### Work request
What you return must match the records word for word, except that images are dropped.

### The data

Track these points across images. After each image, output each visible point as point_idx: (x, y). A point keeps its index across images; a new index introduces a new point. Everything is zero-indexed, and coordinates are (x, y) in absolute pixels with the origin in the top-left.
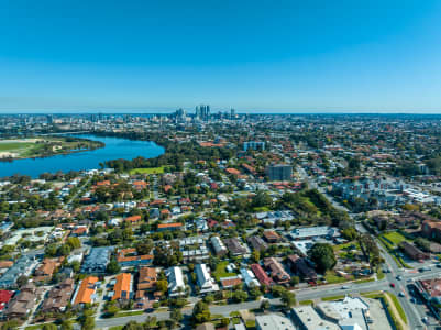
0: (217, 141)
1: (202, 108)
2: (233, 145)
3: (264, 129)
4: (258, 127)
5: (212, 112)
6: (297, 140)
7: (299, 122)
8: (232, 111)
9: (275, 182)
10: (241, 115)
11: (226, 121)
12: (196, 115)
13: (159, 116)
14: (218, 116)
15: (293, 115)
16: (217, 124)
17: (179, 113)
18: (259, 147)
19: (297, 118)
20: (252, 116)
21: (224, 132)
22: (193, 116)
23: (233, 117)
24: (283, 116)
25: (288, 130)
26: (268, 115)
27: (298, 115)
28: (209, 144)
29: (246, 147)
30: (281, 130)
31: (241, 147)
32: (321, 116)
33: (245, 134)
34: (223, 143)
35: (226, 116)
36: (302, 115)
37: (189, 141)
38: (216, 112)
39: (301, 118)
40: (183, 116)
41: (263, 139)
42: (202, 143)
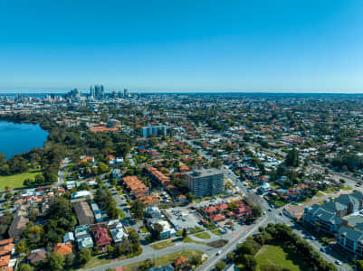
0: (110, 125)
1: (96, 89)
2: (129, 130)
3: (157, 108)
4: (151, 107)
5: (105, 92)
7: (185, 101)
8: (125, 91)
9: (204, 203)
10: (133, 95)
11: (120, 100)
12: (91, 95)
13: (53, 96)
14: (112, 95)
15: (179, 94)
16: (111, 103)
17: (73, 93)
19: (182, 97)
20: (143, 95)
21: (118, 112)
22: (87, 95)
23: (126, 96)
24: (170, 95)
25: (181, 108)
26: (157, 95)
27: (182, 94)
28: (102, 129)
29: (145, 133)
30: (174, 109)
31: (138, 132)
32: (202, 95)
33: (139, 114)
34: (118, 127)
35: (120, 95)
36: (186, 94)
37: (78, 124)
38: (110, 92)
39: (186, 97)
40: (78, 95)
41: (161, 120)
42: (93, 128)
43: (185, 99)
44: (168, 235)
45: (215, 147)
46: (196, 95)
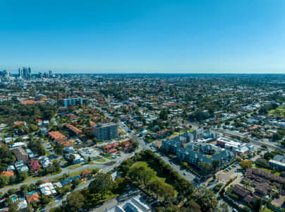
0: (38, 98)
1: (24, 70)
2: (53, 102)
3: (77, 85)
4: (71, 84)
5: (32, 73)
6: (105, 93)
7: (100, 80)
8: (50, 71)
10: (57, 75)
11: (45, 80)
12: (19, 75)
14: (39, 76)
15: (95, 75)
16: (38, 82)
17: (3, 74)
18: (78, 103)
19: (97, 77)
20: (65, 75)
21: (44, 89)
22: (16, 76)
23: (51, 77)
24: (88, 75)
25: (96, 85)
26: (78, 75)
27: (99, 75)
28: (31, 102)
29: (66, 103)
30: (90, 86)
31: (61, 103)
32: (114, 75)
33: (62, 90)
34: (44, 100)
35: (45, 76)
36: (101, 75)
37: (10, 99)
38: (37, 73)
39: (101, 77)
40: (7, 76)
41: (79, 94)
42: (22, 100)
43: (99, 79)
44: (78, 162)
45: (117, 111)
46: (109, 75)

######

### Reply
Track these points across images. After each image, output each visible point as point_idx: (x, y). A point keeps its index across images; a new index introduces a new point. Everything is zero-indexed, and coordinates are (x, y) in absolute pixels with the origin in the top-left.
0: (217, 141)
1: (202, 108)
2: (233, 145)
3: (264, 129)
4: (258, 127)
5: (212, 112)
6: (297, 140)
7: (299, 122)
8: (232, 111)
9: (275, 182)
10: (241, 115)
11: (226, 121)
12: (196, 115)
13: (159, 116)
14: (218, 116)
15: (293, 115)
16: (217, 124)
17: (179, 113)
18: (259, 147)
19: (297, 118)
20: (252, 116)
21: (224, 132)
22: (193, 116)
23: (233, 117)
24: (283, 116)
25: (288, 130)
26: (268, 115)
27: (298, 115)
28: (209, 144)
29: (246, 147)
30: (281, 130)
31: (241, 147)
32: (321, 116)
33: (245, 134)
34: (223, 143)
35: (226, 116)
36: (302, 115)
37: (189, 141)
38: (216, 112)
39: (301, 118)
40: (183, 116)
41: (263, 139)
42: (202, 143)
0: (110, 125)
1: (96, 89)
2: (129, 130)
3: (157, 108)
4: (151, 107)
5: (105, 92)
7: (185, 101)
8: (125, 91)
9: (204, 203)
10: (133, 95)
11: (120, 100)
12: (91, 95)
13: (53, 96)
14: (112, 95)
15: (179, 94)
16: (111, 103)
17: (73, 93)
19: (182, 97)
20: (143, 95)
21: (118, 112)
22: (87, 95)
23: (126, 96)
24: (170, 95)
25: (181, 108)
26: (157, 95)
27: (182, 94)
28: (102, 129)
29: (145, 133)
30: (174, 109)
31: (138, 132)
32: (202, 95)
33: (139, 114)
34: (118, 127)
35: (120, 95)
36: (186, 94)
37: (78, 124)
38: (110, 92)
39: (186, 97)
40: (78, 95)
41: (161, 120)
42: (93, 128)
43: (185, 99)
44: (168, 235)
45: (215, 147)
46: (196, 95)
0: (38, 98)
1: (24, 70)
2: (53, 102)
3: (77, 85)
4: (71, 84)
5: (32, 73)
6: (105, 93)
7: (100, 80)
8: (50, 71)
10: (57, 75)
11: (45, 80)
12: (19, 75)
14: (39, 76)
15: (95, 75)
16: (38, 82)
17: (3, 74)
18: (78, 103)
19: (97, 77)
20: (65, 75)
21: (44, 89)
22: (16, 76)
23: (51, 77)
24: (88, 75)
25: (96, 85)
26: (78, 75)
27: (99, 75)
28: (31, 102)
29: (66, 103)
30: (90, 86)
31: (61, 103)
32: (114, 75)
33: (62, 90)
34: (44, 100)
35: (45, 76)
36: (101, 75)
37: (10, 99)
38: (37, 73)
39: (101, 77)
40: (7, 76)
41: (79, 94)
42: (22, 100)
43: (99, 79)
44: (78, 162)
45: (117, 111)
46: (109, 75)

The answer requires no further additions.